**ASSIGNMENT:** The data below is to be repeated in full, exactly as shown.

___ MATERIAL SUPPLIED

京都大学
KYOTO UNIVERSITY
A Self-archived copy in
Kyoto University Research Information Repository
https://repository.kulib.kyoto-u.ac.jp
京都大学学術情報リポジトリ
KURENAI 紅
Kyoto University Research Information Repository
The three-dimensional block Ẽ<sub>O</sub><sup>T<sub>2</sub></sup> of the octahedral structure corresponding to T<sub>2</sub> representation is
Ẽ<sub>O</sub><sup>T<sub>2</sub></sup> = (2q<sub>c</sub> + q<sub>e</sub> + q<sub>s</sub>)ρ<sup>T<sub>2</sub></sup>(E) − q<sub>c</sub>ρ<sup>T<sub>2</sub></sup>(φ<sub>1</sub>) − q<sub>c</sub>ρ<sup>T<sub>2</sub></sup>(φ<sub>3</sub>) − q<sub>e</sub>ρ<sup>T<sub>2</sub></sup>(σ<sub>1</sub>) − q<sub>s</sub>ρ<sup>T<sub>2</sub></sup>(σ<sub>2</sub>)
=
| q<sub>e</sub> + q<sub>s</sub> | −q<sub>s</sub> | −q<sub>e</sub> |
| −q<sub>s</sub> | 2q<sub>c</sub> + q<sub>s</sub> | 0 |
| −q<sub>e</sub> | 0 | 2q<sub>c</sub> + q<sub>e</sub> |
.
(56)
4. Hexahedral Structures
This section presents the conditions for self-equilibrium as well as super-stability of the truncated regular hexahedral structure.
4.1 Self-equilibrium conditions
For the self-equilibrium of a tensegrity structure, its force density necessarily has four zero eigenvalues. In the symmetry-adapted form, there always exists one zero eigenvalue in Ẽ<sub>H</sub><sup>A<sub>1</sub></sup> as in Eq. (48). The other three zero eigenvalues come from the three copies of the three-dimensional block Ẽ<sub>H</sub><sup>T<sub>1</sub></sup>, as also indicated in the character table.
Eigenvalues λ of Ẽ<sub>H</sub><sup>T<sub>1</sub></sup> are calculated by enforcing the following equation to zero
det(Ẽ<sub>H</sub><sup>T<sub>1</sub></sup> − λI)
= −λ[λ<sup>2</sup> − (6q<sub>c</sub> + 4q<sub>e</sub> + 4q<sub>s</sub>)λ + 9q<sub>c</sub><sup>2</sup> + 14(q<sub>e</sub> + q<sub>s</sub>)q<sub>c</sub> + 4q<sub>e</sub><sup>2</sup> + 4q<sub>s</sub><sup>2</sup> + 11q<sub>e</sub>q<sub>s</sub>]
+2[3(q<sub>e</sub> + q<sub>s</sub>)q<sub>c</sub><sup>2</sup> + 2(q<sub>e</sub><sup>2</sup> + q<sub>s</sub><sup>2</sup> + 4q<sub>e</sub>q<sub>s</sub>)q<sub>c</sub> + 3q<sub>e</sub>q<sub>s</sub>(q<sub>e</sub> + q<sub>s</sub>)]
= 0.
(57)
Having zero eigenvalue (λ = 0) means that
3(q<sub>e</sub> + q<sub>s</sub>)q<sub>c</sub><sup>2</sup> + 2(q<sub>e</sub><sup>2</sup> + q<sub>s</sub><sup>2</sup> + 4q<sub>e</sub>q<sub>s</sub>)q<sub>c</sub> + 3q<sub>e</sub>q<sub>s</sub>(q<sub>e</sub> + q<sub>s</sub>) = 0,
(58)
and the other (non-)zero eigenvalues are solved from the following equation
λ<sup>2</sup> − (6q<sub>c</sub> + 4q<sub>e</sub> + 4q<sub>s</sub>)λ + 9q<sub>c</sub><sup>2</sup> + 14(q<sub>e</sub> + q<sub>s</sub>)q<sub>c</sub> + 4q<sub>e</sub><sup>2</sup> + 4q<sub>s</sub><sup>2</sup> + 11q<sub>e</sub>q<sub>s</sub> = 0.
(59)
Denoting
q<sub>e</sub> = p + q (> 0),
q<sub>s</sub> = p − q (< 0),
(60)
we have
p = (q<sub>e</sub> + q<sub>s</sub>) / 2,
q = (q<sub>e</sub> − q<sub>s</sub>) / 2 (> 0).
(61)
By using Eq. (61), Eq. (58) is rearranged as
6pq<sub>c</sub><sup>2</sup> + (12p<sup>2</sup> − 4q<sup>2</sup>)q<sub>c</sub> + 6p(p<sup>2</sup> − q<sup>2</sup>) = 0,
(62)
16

______

**YOUR SOLUTION:**
京都大学
KYOTO UNIVERSITY
A Self-archived copy in
Kyoto University Research Information Repository
https://repository.kulib.kyoto-u.ac.jp
京都大学学術情報リポジトリ
KURENAI 紅
Kyoto University Research Information Repository
The three-dimensional block Ẽ<sub>O</sub><sup>T<sub>2</sub></sup> of the octahedral structure corresponding to T<sub>2</sub> representation is
Ẽ<sub>O</sub><sup>T<sub>2</sub></sup> = (2q<sub>c</sub> + q<sub>e</sub> + q<sub>s</sub>)ρ<sup>T<sub>2</sub></sup>(E) − q<sub>c</sub>ρ<sup>T<sub>2</sub></sup>(φ<sub>1</sub>) − q<sub>c</sub>ρ<sup>T<sub>2</sub></sup>(φ<sub>3</sub>) − q<sub>e</sub>ρ<sup>T<sub>2</sub></sup>(σ<sub>1</sub>) − q<sub>s</sub>ρ<sup>T<sub>2</sub></sup>(σ<sub>2</sub>)
=
| q<sub>e</sub> + q<sub>s</sub> | −q<sub>s</sub> | −q<sub>e</sub> |
| −q<sub>s</sub> | 2q<sub>c</sub> + q<sub>s</sub> | 0 |
| −q<sub>e</sub> | 0 | 2q<sub>c</sub> + q<sub>e</sub> |
.
(56)
4. Hexahedral Structures
This section presents the conditions for self-equilibrium as well as super-stability of the truncated regular hexahedral structure.
4.1 Self-equilibrium conditions
For the self-equilibrium of a tensegrity structure, its force density necessarily has four zero eigenvalues. In the symmetry-adapted form, there always exists one zero eigenvalue in Ẽ<sub>H</sub><sup>A<sub>1</sub></sup> as in Eq. (48). The other three zero eigenvalues come from the three copies of the three-dimensional block Ẽ<sub>H</sub><sup>T<sub>1</sub></sup>, as also indicated in the character table.
Eigenvalues λ of Ẽ<sub>H</sub><sup>T<sub>1</sub></sup> are calculated by enforcing the following equation to zero
det(Ẽ<sub>H</sub><sup>T<sub>1</sub></sup> − λI)
= −λ[λ<sup>2</sup> − (6q<sub>c</sub> + 4q<sub>e</sub> + 4q<sub>s</sub>)λ + 9q<sub>c</sub><sup>2</sup> + 14(q<sub>e</sub> + q<sub>s</sub>)q<sub>c</sub> + 4q<sub>e</sub><sup>2</sup> + 4q<sub>s</sub><sup>2</sup> + 11q<sub>e</sub>q<sub>s</sub>]
+2[3(q<sub>e</sub> + q<sub>s</sub>)q<sub>c</sub><sup>2</sup> + 2(q<sub>e</sub><sup>2</sup> + q<sub>s</sub><sup>2</sup> + 4q<sub>e</sub>q<sub>s</sub>)q<sub>c</sub> + 3q<sub>e</sub>q<sub>s</sub>(q<sub>e</sub> + q<sub>s</sub>)]
= 0.
(57)
Having zero eigenvalue (λ = 0) means that
3(q<sub>e</sub> + q<sub>s</sub>)q<sub>c</sub><sup>2</sup> + 2(q<sub>e</sub><sup>2</sup> + q<sub>s</sub><sup>2</sup> + 4q<sub>e</sub>q<sub>s</sub>)q<sub>c</sub> + 3q<sub>e</sub>q<sub>s</sub>(q<sub>e</sub> + q<sub>s</sub>) = 0,
(58)
and the other (non-)zero eigenvalues are solved from the following equation
λ<sup>2</sup> − (6q<sub>c</sub> + 4q<sub>e</sub> + 4q<sub>s</sub>)λ + 9q<sub>c</sub><sup>2</sup> + 14(q<sub>e</sub> + q<sub>s</sub>)q<sub>c</sub> + 4q<sub>e</sub><sup>2</sup> + 4q<sub>s</sub><sup>2</sup> + 11q<sub>e</sub>q<sub>s</sub> = 0.
(59)
Denoting
q<sub>e</sub> = p + q (> 0),
q<sub>s</sub> = p − q (< 0),
(60)
we have
p = (q<sub>e</sub> + q<sub>s</sub>) / 2,
q = (q<sub>e</sub> − q<sub>s</sub>) / 2 (> 0).
(61)
By using Eq. (61), Eq. (58) is rearranged as
6pq<sub>c</sub><sup>2</sup> + (12p<sup>2</sup> − 4q<sup>2</sup>)q<sub>c</sub> + 6p(p<sup>2</sup> − q<sup>2</sup>) = 0,
(62)
16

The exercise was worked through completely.